Türkiye, Cumhurbaşkanı Hükümet Sistemine geçtiğinden bu yana tamamen “Tek Adam” yönetiminde! Devletin her eylem ve söyleminin, kabul veya reddedilecek yasaların, yayınlanacak KHK’ların ve Cumhurbaşkanı Kararnamelerinin tamamının karar vericisi, tek başına Erdoğan’dır. Üst düzey atamaların ve yüksek tutarlı ihalelerin karar vericisi de, sadece Erdoğan’dır.
Ekonomik konularda, finans piyasalarının denetimi, ülkenin varlıklarının satılması, ülkenin tefeci faizi ile borçlandırılmasının karar vericileri Erdoğan ve Damat’tır.
Bakanlar birer sekreter, üst düzey bürokratlar ise “kahve dövücüsünün hınk deyicisi” gibiler. Yani, konu mankeni durumundalar!
Gerçek olan ve görünen tablo bu! Fakaaat gün gelip keser döndüğünde hesap günü geldiğinde, bugünün konu mankeni olanlar, “Devlet Yönetimindeki Müteselsil Sorumluluk” gereği, kendilerini Türk Yargısının önünde bulacaklar.
Büyük bir olasılıkla, Erdoğan ve ailesi çoook uzaklarda iken, yapılan her Anayasa ihlali, her usulsüz ihale, her yanlış yatırım, iç ve dış güvenlikle ilgili her hatalı politikanın hesabı bugünün konu mankenlerinden de sorulacaktır.
Buraya kadar aktardıklarım, halk adına kamu kaynaklarını kullanan her yöneticinin başına gelir. Gelmelidir de! Kim ki Türk Milletinin bir kuruşunu harcar, nereye ve nasıl harcadığını belgeleriyle, hesap vermelidir!
Akar; Savunma Sanayii için yapılan her alımdan- satılan Tank-Palet Fabrikasına, Süleyman Şah Türbesinin kaçırılmasından-Suriye’deki durumumuza, Ordu’daki FETÖ-Menzil yapılanmasının engellenmemesinden- Atatürk’e küfreden soysuzlarla kol kola girmeye kadar her konunun hesabını bağımsız Türk Yargısı önünde hesabını verecektir…
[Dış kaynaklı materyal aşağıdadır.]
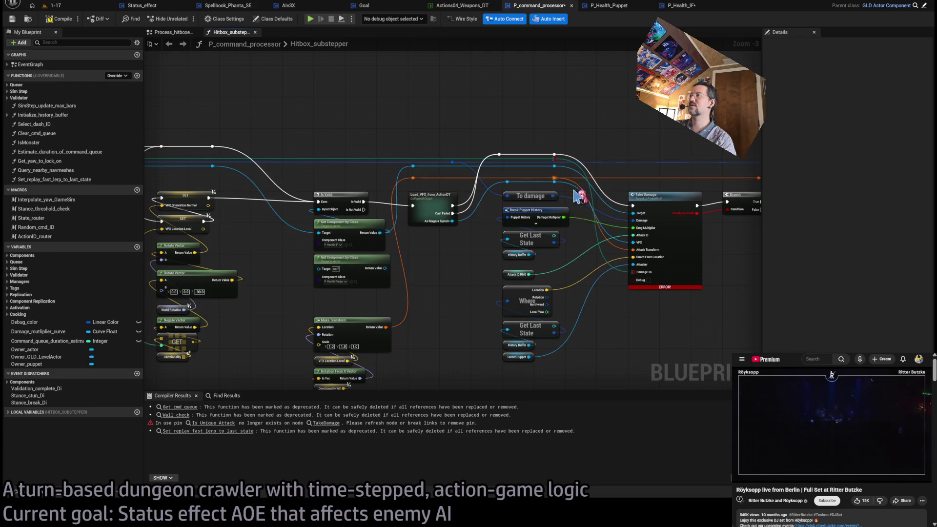
Step: Hide Break Hit Result's unused pins, connect the component to Gate Incoming Attack, and open it
scroll(655, 333, "down", 3)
Soylu; Emniyet Genel Müdürlüğünün TBMM kayıtlarına girmiş 106 binden fazla uzun namlulu otomatik silahının kayıp olmasından, 15 Temmuz akşamı insanlara silah dağıtılmasından, yapılan işkencelerden, Mafya Babalarına polis koruması verilmesinden ve arşivde belgeleriyle bekleyen çok özel konular için bağımsız Türk Yargısı önünde hesap verecektir…
Fidan; Oslo görüşmelerinden- Çözüm Sürecinde yaşananlara, PKK’ya hendek ve tünel kazılması için göz yumulmasından- Habur rezilliğine, Devlet düşmanı tarikat ve cemaatlerle mücadele etmemesinden- MİT’i parti ocağı haline getirmesine kadar, bağımsız Türk Yargısı önünde hesap verecektir.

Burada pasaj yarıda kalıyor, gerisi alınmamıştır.